*** Information supplied ***

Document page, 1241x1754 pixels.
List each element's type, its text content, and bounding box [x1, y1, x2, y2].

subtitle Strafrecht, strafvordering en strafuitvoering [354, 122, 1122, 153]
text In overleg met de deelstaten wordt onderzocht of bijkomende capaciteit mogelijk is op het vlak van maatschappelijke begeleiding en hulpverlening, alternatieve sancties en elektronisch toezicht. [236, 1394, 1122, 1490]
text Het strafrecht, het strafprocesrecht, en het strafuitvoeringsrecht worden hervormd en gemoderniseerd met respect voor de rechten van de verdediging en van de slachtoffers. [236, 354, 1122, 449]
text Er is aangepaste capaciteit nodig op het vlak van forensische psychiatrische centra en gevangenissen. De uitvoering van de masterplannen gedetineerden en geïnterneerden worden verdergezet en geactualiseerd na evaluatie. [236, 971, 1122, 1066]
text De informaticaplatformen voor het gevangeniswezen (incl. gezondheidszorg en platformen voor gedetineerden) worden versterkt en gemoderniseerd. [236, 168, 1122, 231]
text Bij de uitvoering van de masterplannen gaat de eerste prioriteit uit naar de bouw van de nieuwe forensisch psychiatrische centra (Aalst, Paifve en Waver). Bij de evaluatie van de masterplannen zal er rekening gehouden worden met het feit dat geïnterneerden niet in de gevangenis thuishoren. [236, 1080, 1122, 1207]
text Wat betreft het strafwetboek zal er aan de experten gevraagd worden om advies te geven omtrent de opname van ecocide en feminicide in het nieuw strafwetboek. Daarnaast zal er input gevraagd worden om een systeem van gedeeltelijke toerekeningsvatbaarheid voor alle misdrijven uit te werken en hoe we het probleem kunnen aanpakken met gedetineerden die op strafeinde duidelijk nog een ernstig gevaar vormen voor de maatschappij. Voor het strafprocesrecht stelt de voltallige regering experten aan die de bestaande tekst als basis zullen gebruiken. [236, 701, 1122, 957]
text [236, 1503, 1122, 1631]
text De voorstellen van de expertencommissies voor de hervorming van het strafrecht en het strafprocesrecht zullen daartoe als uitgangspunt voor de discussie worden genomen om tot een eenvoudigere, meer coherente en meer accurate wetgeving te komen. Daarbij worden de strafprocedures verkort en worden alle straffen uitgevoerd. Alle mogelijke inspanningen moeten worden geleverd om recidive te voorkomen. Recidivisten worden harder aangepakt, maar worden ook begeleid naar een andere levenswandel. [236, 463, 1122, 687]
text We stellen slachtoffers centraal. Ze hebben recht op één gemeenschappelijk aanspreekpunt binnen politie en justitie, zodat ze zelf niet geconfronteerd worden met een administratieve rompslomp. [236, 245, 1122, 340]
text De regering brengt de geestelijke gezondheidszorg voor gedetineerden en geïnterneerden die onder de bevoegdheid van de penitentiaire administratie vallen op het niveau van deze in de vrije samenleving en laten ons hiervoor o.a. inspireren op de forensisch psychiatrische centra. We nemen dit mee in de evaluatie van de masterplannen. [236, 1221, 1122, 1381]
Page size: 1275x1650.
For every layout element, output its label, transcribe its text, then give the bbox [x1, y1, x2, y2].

*** End of Information supplied ***

Work to complete: Please write the data above out again, exactly the same.

Your response:
Document page, 1241x1754 pixels.
List each element's type, its text content, and bounding box [x1, y1, x2, y2].

subtitle Strafrecht, strafvordering en strafuitvoering [354, 122, 1122, 153]
text In overleg met de deelstaten wordt onderzocht of bijkomende capaciteit mogelijk is op het vlak van maatschappelijke begeleiding en hulpverlening, alternatieve sancties en elektronisch toezicht. [236, 1394, 1122, 1490]
text Het strafrecht, het strafprocesrecht, en het strafuitvoeringsrecht worden hervormd en gemoderniseerd met respect voor de rechten van de verdediging en van de slachtoffers. [236, 354, 1122, 449]
text Er is aangepaste capaciteit nodig op het vlak van forensische psychiatrische centra en gevangenissen. De uitvoering van de masterplannen gedetineerden en geïnterneerden worden verdergezet en geactualiseerd na evaluatie. [236, 971, 1122, 1066]
text De informaticaplatformen voor het gevangeniswezen (incl. gezondheidszorg en platformen voor gedetineerden) worden versterkt en gemoderniseerd. [236, 168, 1122, 231]
text Bij de uitvoering van de masterplannen gaat de eerste prioriteit uit naar de bouw van de nieuwe forensisch psychiatrische centra (Aalst, Paifve en Waver). Bij de evaluatie van de masterplannen zal er rekening gehouden worden met het feit dat geïnterneerden niet in de gevangenis thuishoren. [236, 1080, 1122, 1207]
text Wat betreft het strafwetboek zal er aan de experten gevraagd worden om advies te geven omtrent de opname van ecocide en feminicide in het nieuw strafwetboek. Daarnaast zal er input gevraagd worden om een systeem van gedeeltelijke toerekeningsvatbaarheid voor alle misdrijven uit te werken en hoe we het probleem kunnen aanpakken met gedetineerden die op strafeinde duidelijk nog een ernstig gevaar vormen voor de maatschappij. Voor het strafprocesrecht stelt de voltallige regering experten aan die de bestaande tekst als basis zullen gebruiken. [236, 701, 1122, 957]
text [236, 1503, 1122, 1631]
text De voorstellen van de expertencommissies voor de hervorming van het strafrecht en het strafprocesrecht zullen daartoe als uitgangspunt voor de discussie worden genomen om tot een eenvoudigere, meer coherente en meer accurate wetgeving te komen. Daarbij worden de strafprocedures verkort en worden alle straffen uitgevoerd. Alle mogelijke inspanningen moeten worden geleverd om recidive te voorkomen. Recidivisten worden harder aangepakt, maar worden ook begeleid naar een andere levenswandel. [236, 463, 1122, 687]
text We stellen slachtoffers centraal. Ze hebben recht op één gemeenschappelijk aanspreekpunt binnen politie en justitie, zodat ze zelf niet geconfronteerd worden met een administratieve rompslomp. [236, 245, 1122, 340]
text De regering brengt de geestelijke gezondheidszorg voor gedetineerden en geïnterneerden die onder de bevoegdheid van de penitentiaire administratie vallen op het niveau van deze in de vrije samenleving en laten ons hiervoor o.a. inspireren op de forensisch psychiatrische centra. We nemen dit mee in de evaluatie van de masterplannen. [236, 1221, 1122, 1381]
Page size: 1275x1650.
For every layout element, output its label, transcribe its text, then give the bbox [x1, y1, x2, y2].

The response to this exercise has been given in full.